Le célèbre Professeur Muge, plus devin aviné que divin à jeun, avait établi vers 1935 que le Cap Ferret était le centre du monde. Monde pas forcément civilisé, mais c’était déjà une approche sensée pour des gens qui, à l’époque, cherchaient des repères entre le stalinisme encensé et le nazisme insensé : le nombrilisme de l’excellent Muge répondait à cette exigence.
Depuis lors des bobos branchés de partout et des people qui se la jouent esthétique, lyophilisée et parcheminée après moult liftings faciaux et prothèses mammaires ont décidé d’envahir la presqu’ile pendant le mois d’aout et même l’ineffable Johnny aqueux, qui ne boit pas qu'à la fontaine, doit y prendre ses quartiers d’ été en agitant des petits mouchoirs…
Or les premiers pinsons du printemps perchés dans les mimosas en fleurs voient débarquer des hordes d’immigrés venus se mettre à l’abri dans les villas désertées en cette saison par les satrapes parigots et attrape à courir....
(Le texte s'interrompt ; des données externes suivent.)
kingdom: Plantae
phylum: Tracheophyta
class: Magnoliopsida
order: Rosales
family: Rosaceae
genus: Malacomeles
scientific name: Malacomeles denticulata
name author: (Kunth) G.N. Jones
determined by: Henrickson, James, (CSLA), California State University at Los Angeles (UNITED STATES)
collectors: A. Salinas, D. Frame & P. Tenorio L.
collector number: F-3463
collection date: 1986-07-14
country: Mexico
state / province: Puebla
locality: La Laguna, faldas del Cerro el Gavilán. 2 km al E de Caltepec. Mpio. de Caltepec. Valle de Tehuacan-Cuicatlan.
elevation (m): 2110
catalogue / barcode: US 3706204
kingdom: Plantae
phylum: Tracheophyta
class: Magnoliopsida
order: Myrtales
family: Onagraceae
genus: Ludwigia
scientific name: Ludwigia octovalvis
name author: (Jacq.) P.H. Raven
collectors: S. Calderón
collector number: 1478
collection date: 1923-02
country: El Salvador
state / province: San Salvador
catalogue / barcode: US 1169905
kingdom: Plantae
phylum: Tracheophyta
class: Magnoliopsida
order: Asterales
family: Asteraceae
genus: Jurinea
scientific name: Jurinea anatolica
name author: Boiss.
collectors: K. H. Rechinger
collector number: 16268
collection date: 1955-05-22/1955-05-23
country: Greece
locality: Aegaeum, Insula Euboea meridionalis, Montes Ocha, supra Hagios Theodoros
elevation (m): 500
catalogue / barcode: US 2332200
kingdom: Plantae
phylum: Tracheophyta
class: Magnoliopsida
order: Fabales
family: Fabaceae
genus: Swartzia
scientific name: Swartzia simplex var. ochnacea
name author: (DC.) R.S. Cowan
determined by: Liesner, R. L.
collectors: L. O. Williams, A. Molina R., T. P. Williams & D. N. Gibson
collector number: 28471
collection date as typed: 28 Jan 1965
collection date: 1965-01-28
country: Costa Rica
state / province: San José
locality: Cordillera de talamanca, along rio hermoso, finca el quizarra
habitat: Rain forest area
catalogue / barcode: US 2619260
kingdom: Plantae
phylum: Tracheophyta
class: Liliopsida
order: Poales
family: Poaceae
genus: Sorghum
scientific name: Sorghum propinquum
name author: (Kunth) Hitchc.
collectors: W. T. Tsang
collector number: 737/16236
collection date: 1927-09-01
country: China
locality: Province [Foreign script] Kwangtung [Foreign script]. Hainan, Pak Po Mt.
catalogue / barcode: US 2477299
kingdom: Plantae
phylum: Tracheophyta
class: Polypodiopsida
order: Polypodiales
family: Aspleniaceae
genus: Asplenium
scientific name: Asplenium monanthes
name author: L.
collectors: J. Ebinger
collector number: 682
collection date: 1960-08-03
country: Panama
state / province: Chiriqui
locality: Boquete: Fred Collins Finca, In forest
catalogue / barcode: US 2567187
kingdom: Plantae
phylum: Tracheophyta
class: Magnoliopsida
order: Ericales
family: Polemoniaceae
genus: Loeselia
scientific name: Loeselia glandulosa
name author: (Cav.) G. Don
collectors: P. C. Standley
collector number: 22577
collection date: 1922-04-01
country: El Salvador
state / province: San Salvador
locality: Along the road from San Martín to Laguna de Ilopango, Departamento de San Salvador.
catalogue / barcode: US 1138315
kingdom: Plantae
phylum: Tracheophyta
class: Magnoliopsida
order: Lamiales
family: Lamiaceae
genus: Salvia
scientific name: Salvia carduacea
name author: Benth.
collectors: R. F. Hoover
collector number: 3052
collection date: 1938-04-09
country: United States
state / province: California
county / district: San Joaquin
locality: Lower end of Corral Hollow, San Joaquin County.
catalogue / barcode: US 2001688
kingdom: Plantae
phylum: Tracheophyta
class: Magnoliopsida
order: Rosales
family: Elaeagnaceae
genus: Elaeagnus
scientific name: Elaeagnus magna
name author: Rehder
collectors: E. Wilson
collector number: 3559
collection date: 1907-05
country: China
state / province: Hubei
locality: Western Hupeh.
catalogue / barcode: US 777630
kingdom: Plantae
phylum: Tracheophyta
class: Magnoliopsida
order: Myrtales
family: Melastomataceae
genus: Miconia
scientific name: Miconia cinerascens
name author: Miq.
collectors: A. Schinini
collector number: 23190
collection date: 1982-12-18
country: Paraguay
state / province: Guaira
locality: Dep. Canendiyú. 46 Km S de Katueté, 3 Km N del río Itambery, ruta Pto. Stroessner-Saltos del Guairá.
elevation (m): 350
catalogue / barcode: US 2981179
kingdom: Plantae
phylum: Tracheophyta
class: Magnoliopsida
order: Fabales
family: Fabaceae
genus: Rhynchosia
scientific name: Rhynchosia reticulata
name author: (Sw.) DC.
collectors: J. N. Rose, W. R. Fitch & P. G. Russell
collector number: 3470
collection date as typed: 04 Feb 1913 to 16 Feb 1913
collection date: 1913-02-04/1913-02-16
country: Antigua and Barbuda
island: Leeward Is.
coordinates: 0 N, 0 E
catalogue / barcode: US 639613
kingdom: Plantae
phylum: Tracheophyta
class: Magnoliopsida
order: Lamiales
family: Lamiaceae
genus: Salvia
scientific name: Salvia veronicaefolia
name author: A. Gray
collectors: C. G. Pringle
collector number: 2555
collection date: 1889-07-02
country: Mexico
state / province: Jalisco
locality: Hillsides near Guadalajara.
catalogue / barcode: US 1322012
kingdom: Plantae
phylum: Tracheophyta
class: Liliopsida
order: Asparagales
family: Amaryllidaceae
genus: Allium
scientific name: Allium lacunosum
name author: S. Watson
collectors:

Une nuée de migrants venus de Libye sans alibi, des tunisiens en tenue de mamelouks et des Egyptiens d’Alexandrie dégustent des alexandra (deux doigts de lait et trois de rhum versés par une main leste avec un zeste de cannelle) en croisant sur leurs felouques les ancestrales pinasses du Bassin d’Arcachon.
Rejetés de Lampedusa, ils affluent chaque jour sur la presqu’ile, habituellement déserte en cette saison. Ils investissent tous les recoins des fameux 44 hectares, la forêt de pins, les dunes damées par le vent du large et les longues plages de l’Océan.
Cette soudaine animation bigarrée fait les affaires des ostréiculteurs qui trouvent ainsi une main d’œuvre bon marché tandis que les villas occupées par ces nécessiteux n’ont pas le temps de sentir le moisi et sont auréolées de senteurs nouvelles porteuses de toutes les fragrances de l’Orient.
Ainsi, le studio d’enregistrement d’Obispo a été squatté par une troupe de musiciens endiablés en babouches qui enregistrent des disques enflammés pour saluer le combat victorieux de peuples opprimés trop longtemps sur les rivages de la Méditerranée.
D’autres somptueuses villas inoccupées, comme des cabanes plus modestes, sont désormais investies par d'affables arabes en rupture de banc qui déambulent maintenant sur celui d’Arguin en y dégustant les dernières huîtres et les délicieux crabes verts. Dans la nuit printanière du Bassin, près de la Villa algérienne, tchadors et djellabas virevoltent au son langoureux des fifrelins et des tambourins mauresques.
Même l’église désaffectée pendant l’hiver vient de retrouver de nouveaux fidèles qui lui ont donné une nouvelle orientation à la gloire d’Allah. De toutes façons, Dieu y retrouvera les siens ….
Dormez en paix braves gens ! Ceci n’était qu’un rêve, une pure vue de l’esprit d’un canard alangui, ce Piffuitt de la haute Lande, endormi au soleil d'une délicieuse après midi sur l'une de ces merveilleuses plages océanes odorantes mêlant iode et mimosa.